The True Expense of Nature
Jun 01, 2026 5:01 pm
New Post from BiteofanApple
The True Expense Of Nature
It's Saturday morning, and you have no plans. Perhaps your schedule happened to line up that way, perhaps the kids are gone, or maybe it's just luck. Regardless, it's glorious. You bask in the glow of a lazy morning while you decide just how you're going to spend today. In your mind you go over different ideas, considering each and its consequences.
You could go to the beach! No, too much effort. You could stay in and read a book, but it's a nice day. You could read outside. Perhaps though it's better to go for a long walk first, grab a coffee maybe? You need to grab some things at the store, and that's on the way. Eventually you arrive at a plan: walk to get coffee, read for a while at the café, then stop by the store on the way home! An excellent plan—efficient and relaxing!

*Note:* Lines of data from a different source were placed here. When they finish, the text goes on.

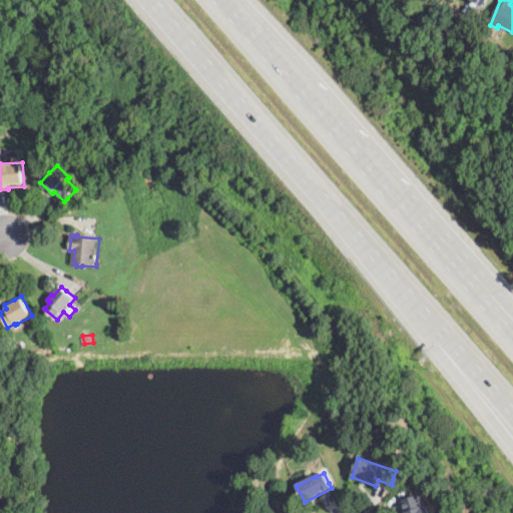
[(423,505),(423,507),(428,506),(430,512),(404,512),(401,500),(420,495),(423,505)]
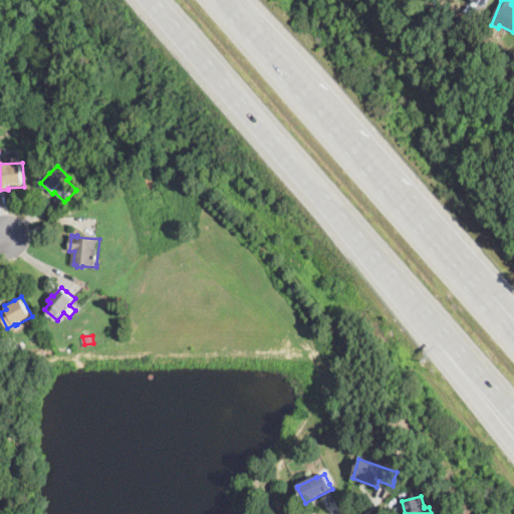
All buildings are outlined.
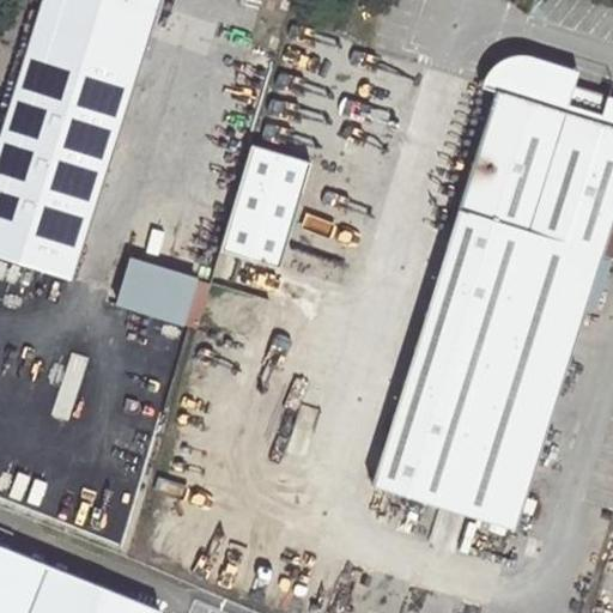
[(0,256),(71,279),(158,0),(40,0),(0,126),(0,256)]
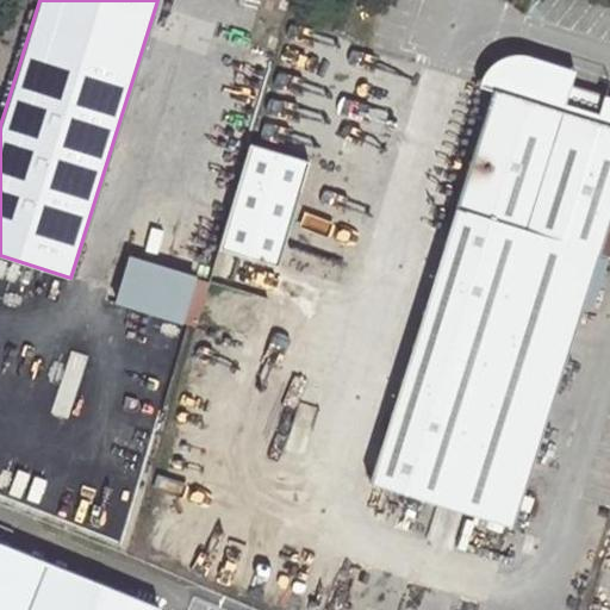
[(511,527),(609,209),(609,97),(499,63),(366,481),(511,527)]
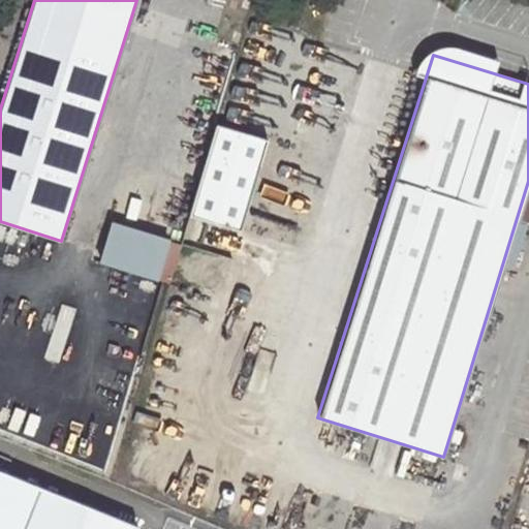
[(265,143),(215,128),(188,218),(238,235),(265,143)]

What have you just done? How did you arrive at this decision? There were so many variables, a nearly infinite possibility space, yet you managed to make do. Perhaps Nature itself is not so dissimilar.
Making Decisions
When you make a decision like in the example above, you consider and explore the options you have. Implicitly you ignore certain possibilities—even with a totally free day, few people decide to spend it by committing a whimsical burglary. Instead you narrow down the options by what fits your typical habits and recent situations, and then you imagine how those possibilities might play out, weighing the consequences.
Hopefully you don't get stuck in analysis paralysis, and so, when you finally come to a decision, it's fairly optimal: taking into account your responsibilities, preferences, financial capacity, and mood.
This is a kind of optimization problem, a kind of problem that humans solve, repeatedly, every single day and similar to the kinds that are the subject of Classical Physics. In effect, you're trying to find a path through the world which minimizes the financial, personal, and societal cost. Preferred solutions are not the choices with no cost, as those are very rare, instead they're the solutions with the least cost.
In any given situation, the least costly solution should be the one that's preferred, assuming you've accounted for and weighed every type of cost.1 If we wanted to calculate the optimal solution, perhaps using some calculus, we'd need a single notion, a unit of measure, that could represent any kind of cost and then we'd need a description for how much each decision, each path you might take, might cost. But once we had that, in principle anyway, we could calculate the best option every time.
Let's call this generalized, hypothetical cost Action.